The new interpretation under the Patriot Act and the relatively recent Real ID Act has broadened the definition of terrorist groups to include not only groups on the State Department's list of named terrorist organizations, but also unspecified groups of as few as two persons associated directly or indirectly with armed opposition to a sitting government, even brutal regimes the U.S. itself opposes.
There is no consideration for situations in which such aid was given under duress, inadvertently or unknowingly.
Church World Service's McCullough said as a result, "Some 9,500 refugees from Burma who provided material support to pro-democracy movements opposing Burma's repressive regime now find their resettlement to the United States on hold."
McCullough further cited Montagnards, who assisted members of the United States Special Forces in Vietnam, and members of the Northern Alliance who fought with U.S. Troops in Afghanistan, as now being barred admission to the U.S.

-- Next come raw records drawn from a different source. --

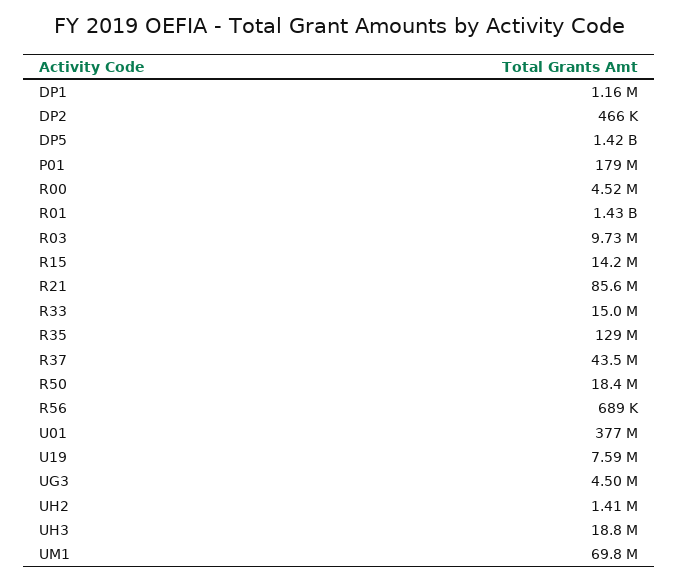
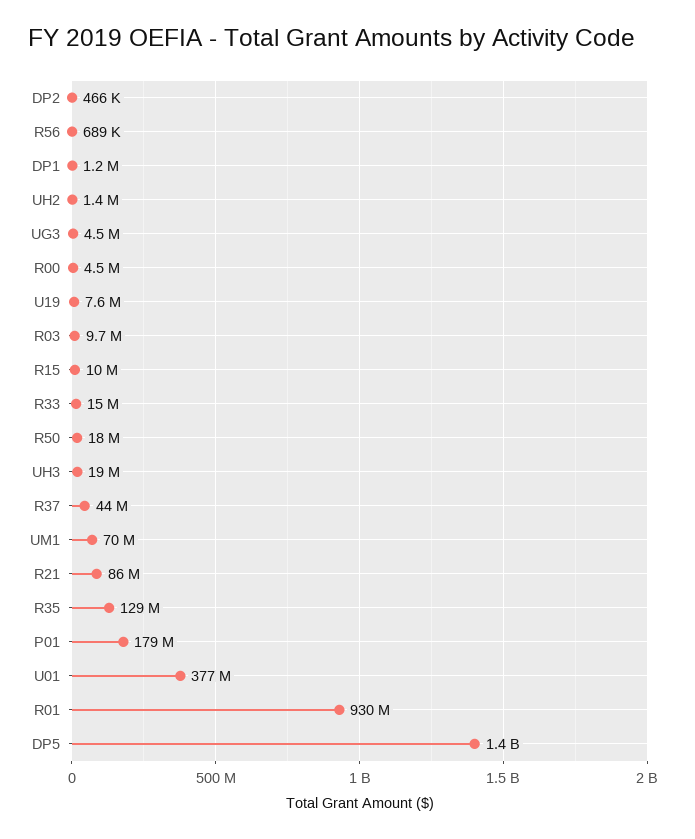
  {
    "DP1": 1160000,
    "DP2": 466000,
    "DP5": 1420000000,
    "P01": 179000000,
    "R00": 4520000,
-   "R01": 1430000000,
+   "R01": 930000000,
    "R03": 9730000,
-   "R15": 14200000,
+   "R15": 10000000,
    "R21": 85600000,
    "R33": 15000000,
    "R35": 129000000,
    "R37": 43500000,
    "R50": 18400000,
    "R56": 689000,
    "U01": 377000000,
    "U19": 7590000,
    "UG3": 4500000,
    "UH2": 1410000,
    "UH3": 18800000,
    "UM1": 69800000
  }

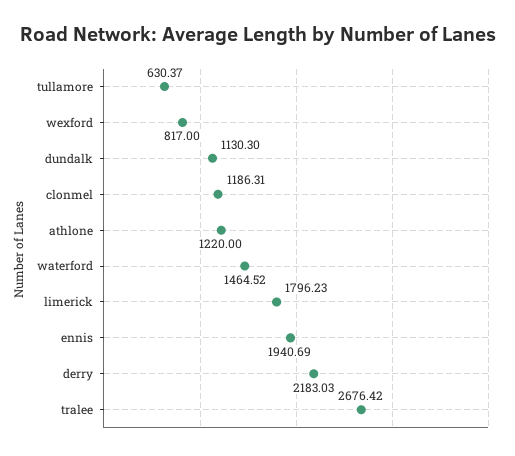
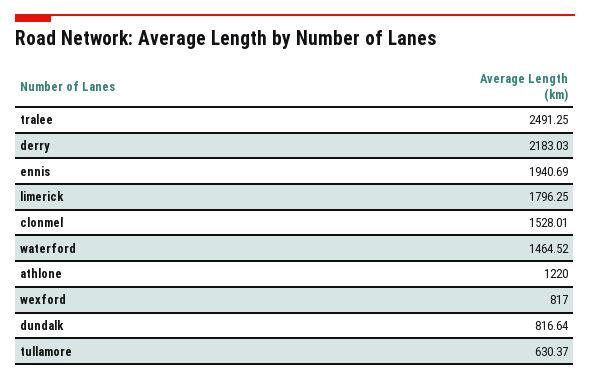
  {
    "tullamore": 630.37,
    "wexford": 817,
-   "dundalk": 1130.3,
+   "dundalk": 816.64,
-   "clonmel": 1186.31,
+   "clonmel": 1528.01,
    "athlone": 1220,
    "waterford": 1464.52,
-   "limerick": 1796.23,
+   "limerick": 1796.25,
    "ennis": 1940.69,
    "derry": 2183.03,
-   "tralee": 2676.42
+   "tralee": 2491.25
  }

"Colombian refugees who were forced to provide food, money or shelter to the Revolutionary Armed Forces of Colombia (FARC) to save their lives and those of their family members now find themselves blocked from admission to the United States," he said. "They are being penalized for the very ways in which they were victimized."
Church World Service is urging waivers that would allow resettlement for those refugees who are identified as having provided material assistance under duress, who inadvertently provided material assistance, or who provided an insignificant amount of material assistance, as well as for populations such as Burmese, Colombian, Hmong and Montagnard refugees.
A relief, development and refugee resettlement agency, Church World Service is one of nine voluntary agencies assigned by the Department of State to resettle refugees in the U.S., working through its network of affiliate resettlement agencies nationwide.
CWS warns that if the material support morass isn’t soon resolved, the U.S. will fail to meet its stated commitment to resettle 70,000 refugees in FY 2006.
McCullough further asked Bush to "do all that you can to protect our nation's well-deserved reputation as a compassionate, welcoming nation" to refugees and asylum seekers.
From the global humanitarian agency's headquarters in New York, McCullough later commented, "The United States risks returning many of these refugees to their same threatening environments and in so doing is inadvertently collaborating with the perpetrators – the same forces the U.S. deems enemies of freedom."
According to a Tuesday (March 7) New York Times article, in a letter to homeland security chief Michael Chertoff, New Jersey Republican Representative Christopher H. Smith and Florida Republican Representative Ileana Ros-Lehtinen said the newly reauthorized Patriot Act covering refugee criteria should "properly weigh situations in which individuals are acting under duress or are legitimately resisting illegitimate and tyrannical regimes."
Democrat and Republican members of Congress are also calling for a waiver to the "material support" provision for bona fide refugees who are no threat to U.S. national security. Homeland Security and State Department officials have been working on a related resolution for several months but without closure.